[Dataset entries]
^^^^^^^^

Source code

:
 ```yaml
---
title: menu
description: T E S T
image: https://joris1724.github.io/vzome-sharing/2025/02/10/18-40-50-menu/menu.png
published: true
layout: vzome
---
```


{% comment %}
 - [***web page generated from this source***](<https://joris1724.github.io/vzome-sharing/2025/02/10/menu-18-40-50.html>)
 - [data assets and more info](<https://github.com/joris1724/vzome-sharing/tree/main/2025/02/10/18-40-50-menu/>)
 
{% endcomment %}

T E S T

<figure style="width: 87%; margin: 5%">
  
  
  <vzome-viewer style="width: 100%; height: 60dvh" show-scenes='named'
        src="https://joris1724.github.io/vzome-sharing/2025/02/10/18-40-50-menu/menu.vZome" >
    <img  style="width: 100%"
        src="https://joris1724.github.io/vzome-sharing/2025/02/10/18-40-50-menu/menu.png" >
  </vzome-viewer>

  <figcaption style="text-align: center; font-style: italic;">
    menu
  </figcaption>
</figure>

^^^^^^^^

> EXERCISE REQUIREMENTS
Each line of the data must be set down again as it is.

> WRITTEN RESPONSE
Source code

:
 ```yaml
---
title: menu
description: T E S T
image: https://joris1724.github.io/vzome-sharing/2025/02/10/18-40-50-menu/menu.png
published: true
layout: vzome
---
```


{% comment %}
 - [***web page generated from this source***](<https://joris1724.github.io/vzome-sharing/2025/02/10/menu-18-40-50.html>)
 - [data assets and more info](<https://github.com/joris1724/vzome-sharing/tree/main/2025/02/10/18-40-50-menu/>)
 
{% endcomment %}

T E S T

<figure style="width: 87%; margin: 5%">
  
  
  <vzome-viewer style="width: 100%; height: 60dvh" show-scenes='named'
        src="https://joris1724.github.io/vzome-sharing/2025/02/10/18-40-50-menu/menu.vZome" >
    <img  style="width: 100%"
        src="https://joris1724.github.io/vzome-sharing/2025/02/10/18-40-50-menu/menu.png" >
  </vzome-viewer>

  <figcaption style="text-align: center; font-style: italic;">
    menu
  </figcaption>
</figure>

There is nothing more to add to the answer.